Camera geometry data

--

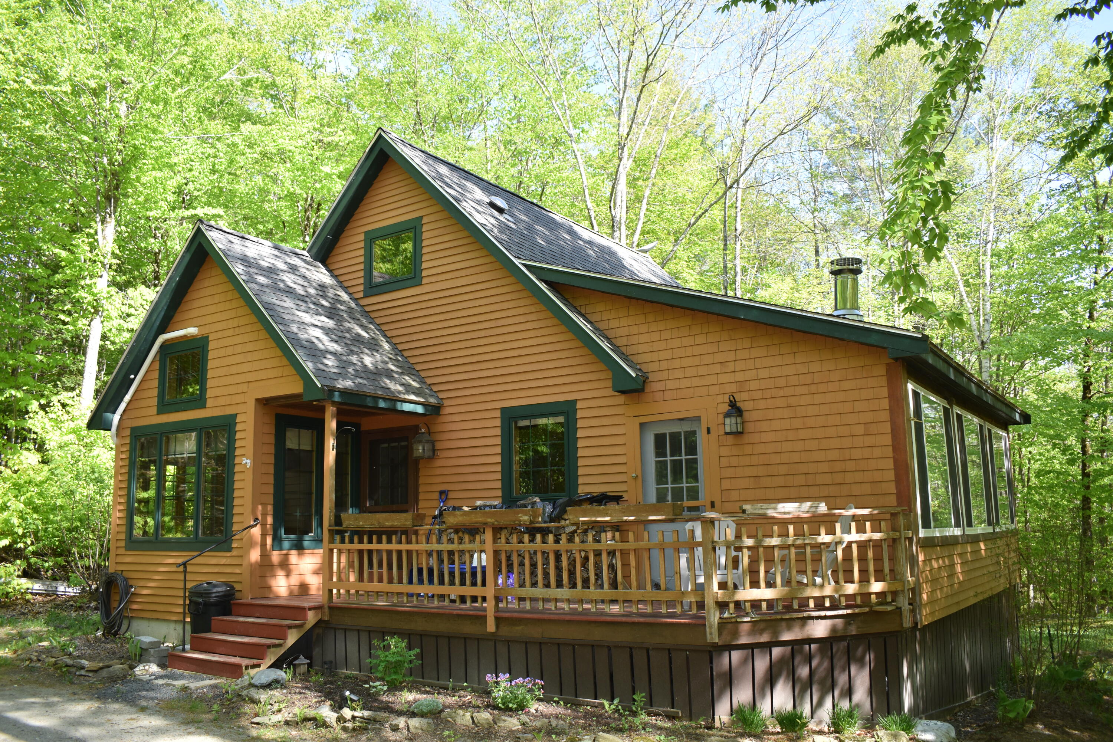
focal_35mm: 30
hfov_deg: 61.9
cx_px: 556
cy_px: 371
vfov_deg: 43.6
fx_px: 927
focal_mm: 20
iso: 180
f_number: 5
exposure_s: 1/200
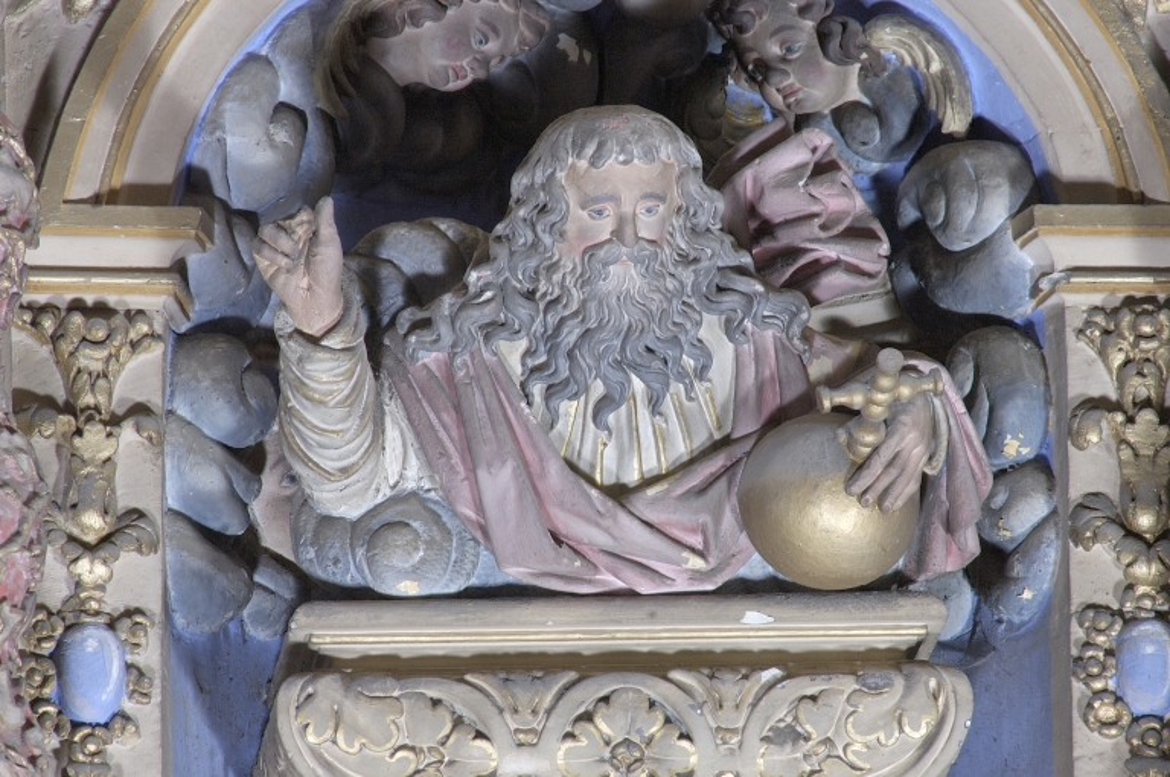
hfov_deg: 4.6
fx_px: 14606
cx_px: 585
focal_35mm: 450
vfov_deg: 3.0
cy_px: 388
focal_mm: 300
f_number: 8
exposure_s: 1/30
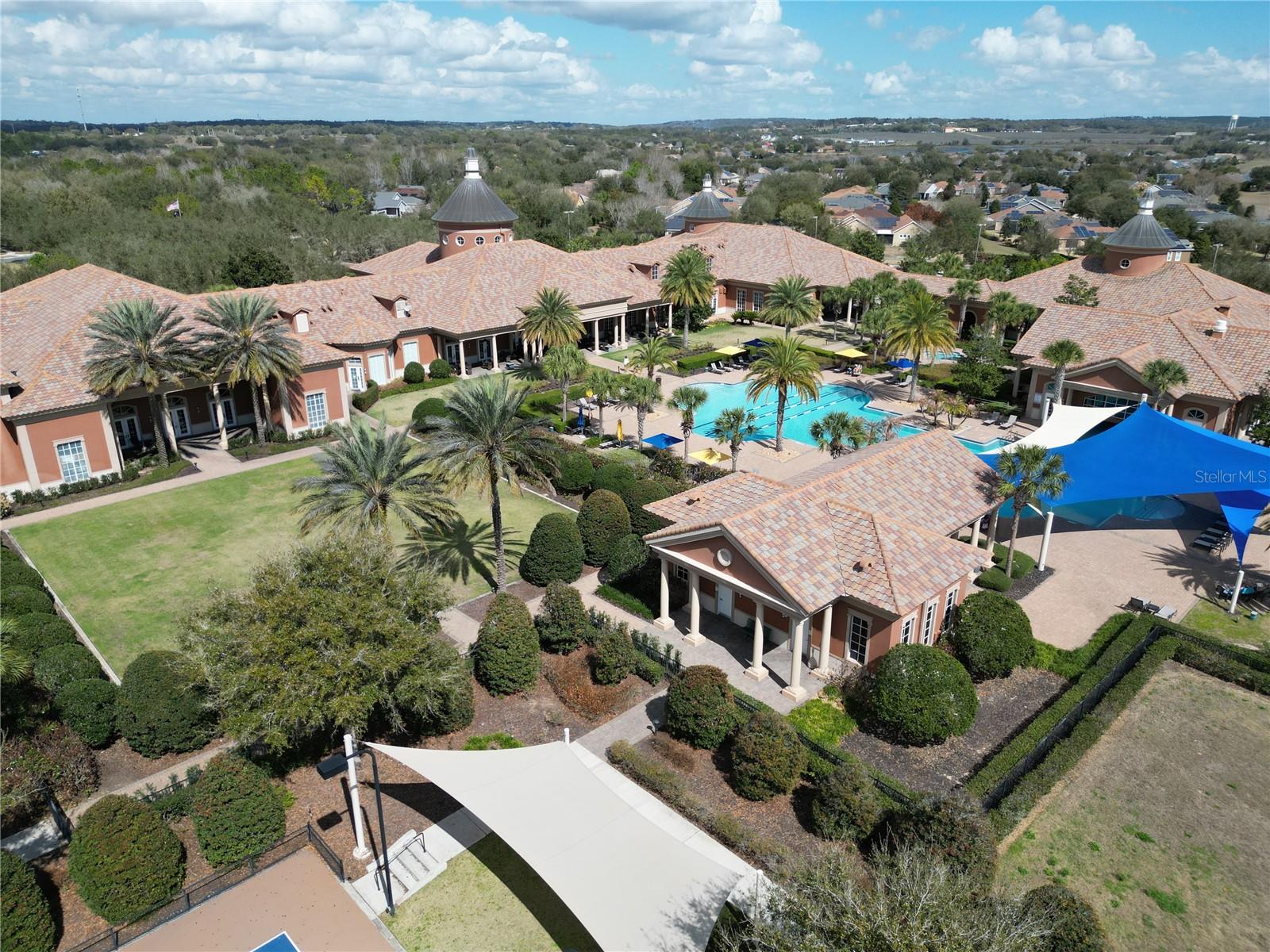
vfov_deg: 56.8
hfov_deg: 71.6
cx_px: 635
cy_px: 476
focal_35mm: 24
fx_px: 881
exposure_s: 1/4000
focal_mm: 6.72
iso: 130
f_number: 1.7
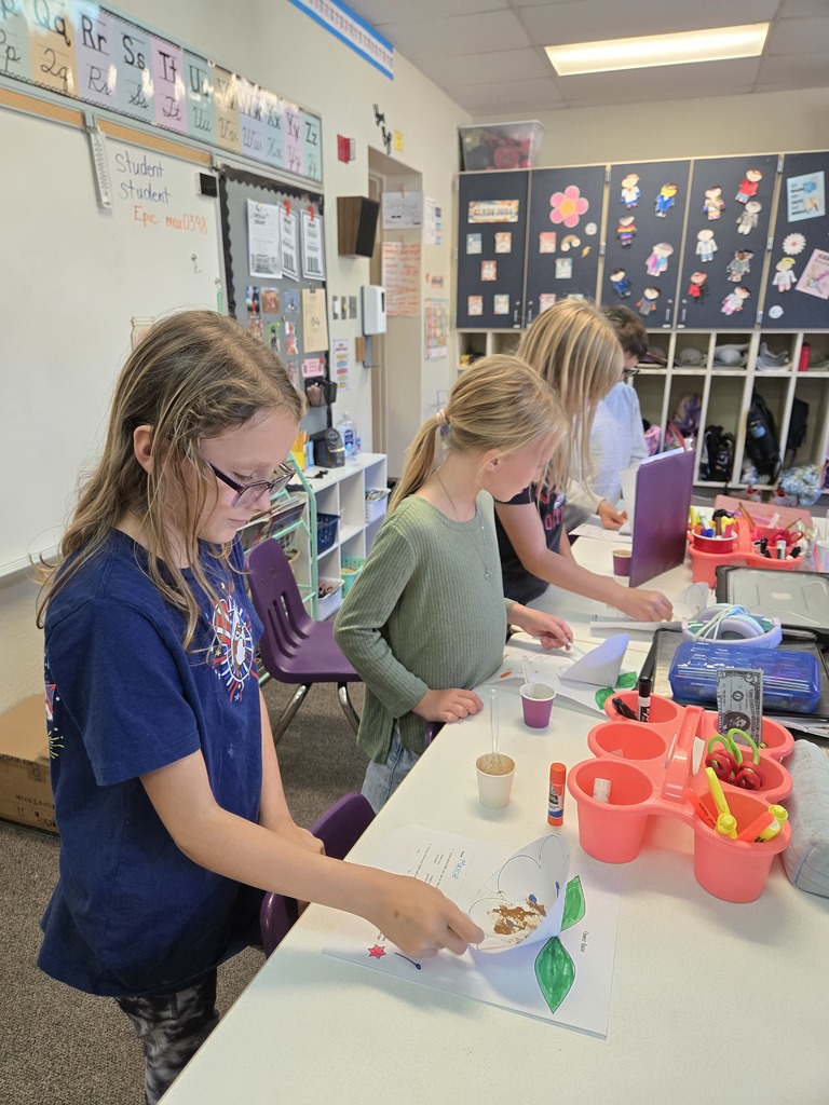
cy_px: 552
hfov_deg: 58.9
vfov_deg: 73.9
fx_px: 734
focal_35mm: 23
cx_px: 414
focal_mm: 5.4
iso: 400
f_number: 1.8
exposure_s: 1/120
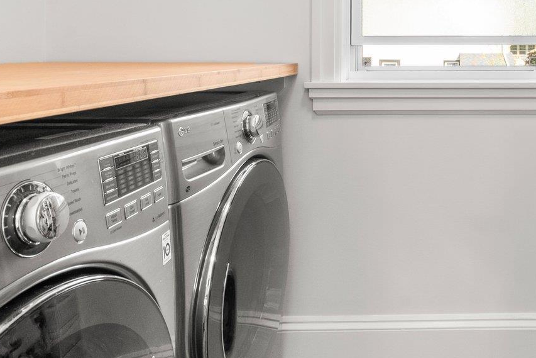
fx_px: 536
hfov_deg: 48.1
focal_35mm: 36
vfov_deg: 35.3
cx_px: 474
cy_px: 54
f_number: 10
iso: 500
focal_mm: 10
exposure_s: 1/2.5
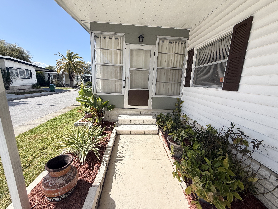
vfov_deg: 85.7
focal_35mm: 14
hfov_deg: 102.1
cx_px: 139
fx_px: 112
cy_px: 104
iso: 50
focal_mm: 2.22
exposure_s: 1/1745
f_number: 2.2
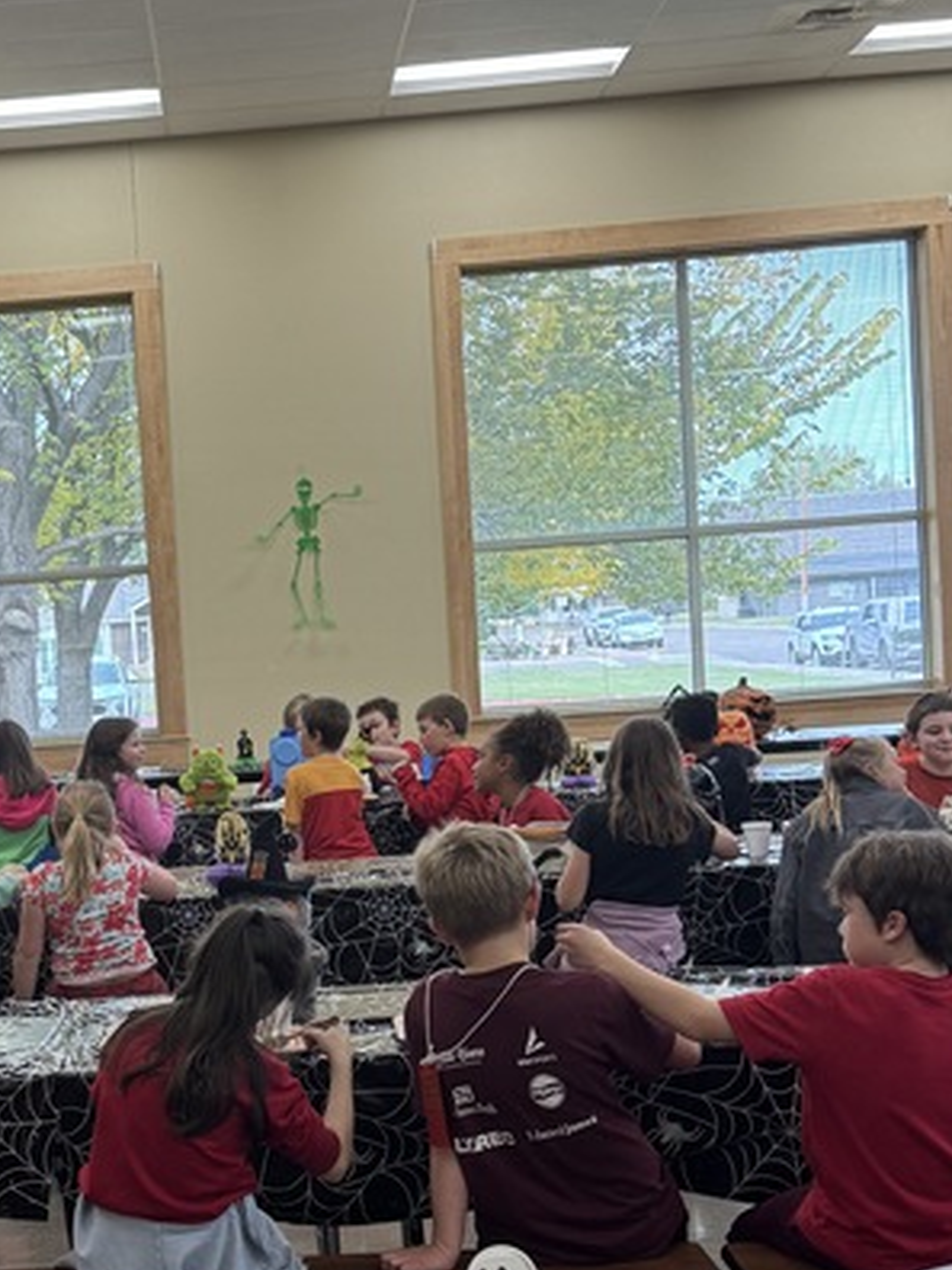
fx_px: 2273
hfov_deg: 23.0
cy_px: 757
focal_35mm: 62
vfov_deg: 31.1
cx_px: 83
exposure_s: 1/120
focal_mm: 6.76
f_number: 1.78
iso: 125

--

- YOUR GOAL:
Full copy, no pictures: write out each line of the data exactly as it stands.

- PROBLEM SOLUTION:
focal_35mm: 30
hfov_deg: 61.9
cx_px: 556
cy_px: 371
vfov_deg: 43.6
fx_px: 927
focal_mm: 20
iso: 180
f_number: 5
exposure_s: 1/200
hfov_deg: 4.6
fx_px: 14606
cx_px: 585
focal_35mm: 450
vfov_deg: 3.0
cy_px: 388
focal_mm: 300
f_number: 8
exposure_s: 1/30
vfov_deg: 56.8
hfov_deg: 71.6
cx_px: 635
cy_px: 476
focal_35mm: 24
fx_px: 881
exposure_s: 1/4000
focal_mm: 6.72
iso: 130
f_number: 1.7
cy_px: 552
hfov_deg: 58.9
vfov_deg: 73.9
fx_px: 734
focal_35mm: 23
cx_px: 414
focal_mm: 5.4
iso: 400
f_number: 1.8
exposure_s: 1/120
fx_px: 536
hfov_deg: 48.1
focal_35mm: 36
vfov_deg: 35.3
cx_px: 474
cy_px: 54
f_number: 10
iso: 500
focal_mm: 10
exposure_s: 1/2.5
vfov_deg: 85.7
focal_35mm: 14
hfov_deg: 102.1
cx_px: 139
fx_px: 112
cy_px: 104
iso: 50
focal_mm: 2.22
exposure_s: 1/1745
f_number: 2.2
fx_px: 2273
hfov_deg: 23.0
cy_px: 757
focal_35mm: 62
vfov_deg: 31.1
cx_px: 83
exposure_s: 1/120
focal_mm: 6.76
f_number: 1.78
iso: 125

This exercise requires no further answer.